Kunstschaffende, Wirtschaftstreibende und Leute aus der Wissenschaft haben eines auf jeden Fall gemeinsam: Die wechselseitigen Klischees sind gut überschaubar. Auf die markantesten Positionen heruntergebrochen bleibt ein spaßiges Stereotypenbündel, das sich komplementär anordnen läßt. Kunstschaffende schauen nur auf sich, Unternehmer schauen nur aufs Geld und Wissenschafter schauen nur in die Luft. Das Ich, das Geld, die Theorie… und die Welt ganz woanders.

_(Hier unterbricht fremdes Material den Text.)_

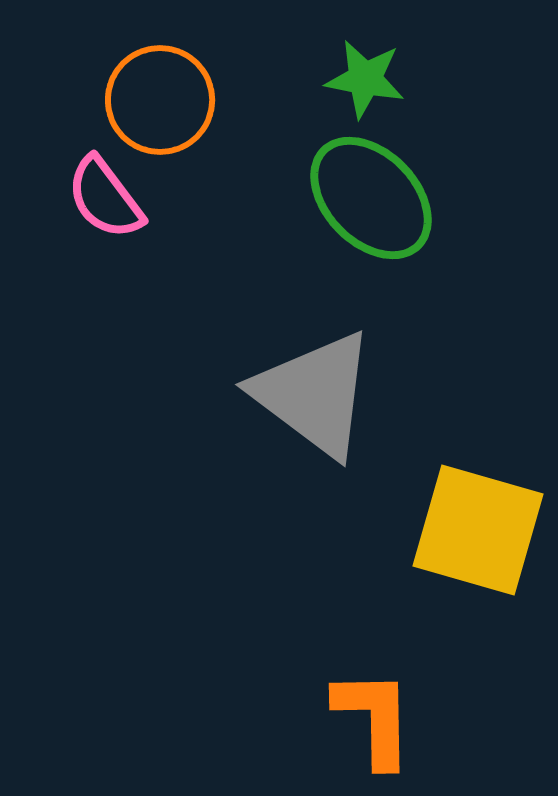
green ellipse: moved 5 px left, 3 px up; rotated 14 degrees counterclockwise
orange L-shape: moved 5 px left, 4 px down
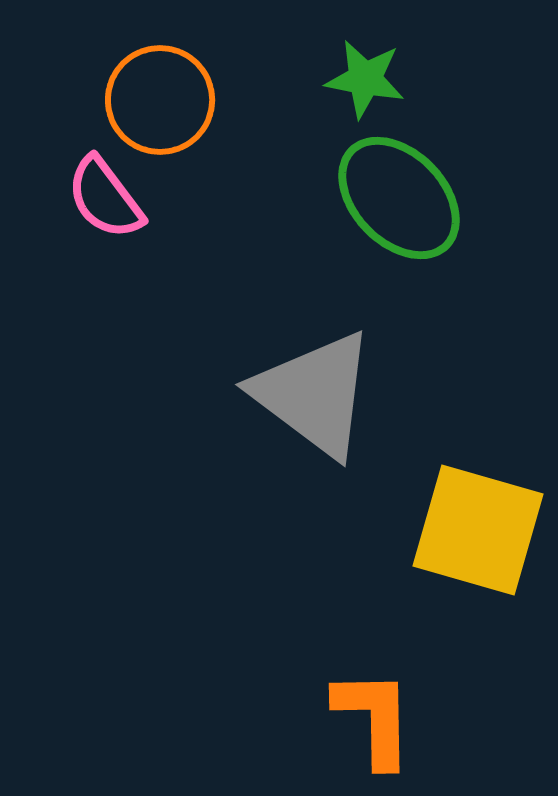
green ellipse: moved 28 px right
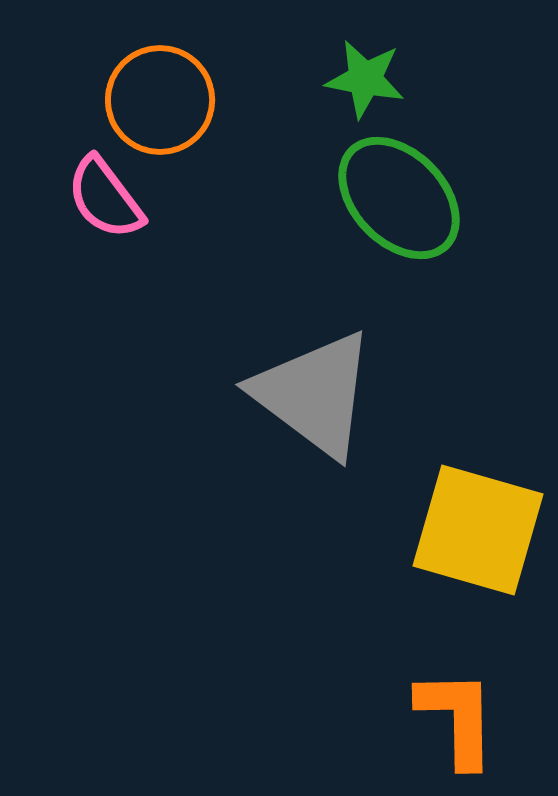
orange L-shape: moved 83 px right
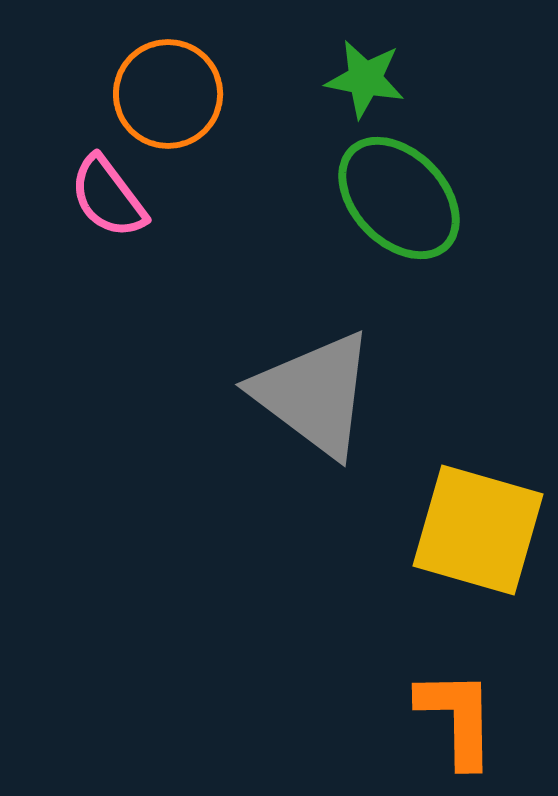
orange circle: moved 8 px right, 6 px up
pink semicircle: moved 3 px right, 1 px up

Das ist die Art gängigen Unfugs, der Gesellschaften oft nachhaltiger aufbricht, fragmentiert, als manch andere Kräftespiele. Wenn wir nun noch Politik und Verwaltung in die Mischung rühren, kommt unter Hitze und Druck eine Torte á la Operetten-Österreich heraus, die sich zwar in manchen Schaufenstern gut macht, aber schlucken sollte das niemand können.
Wir haben schon vor einer Weile begonnen, uns mit erfahrenen Leuten aus den jeweils anderen Bereichen zu verständigen, um vor allem einmal herauszufinden: Worin decken sich allenfalls unsere Befunde zum Stand der Dinge in unserem Lebensraum?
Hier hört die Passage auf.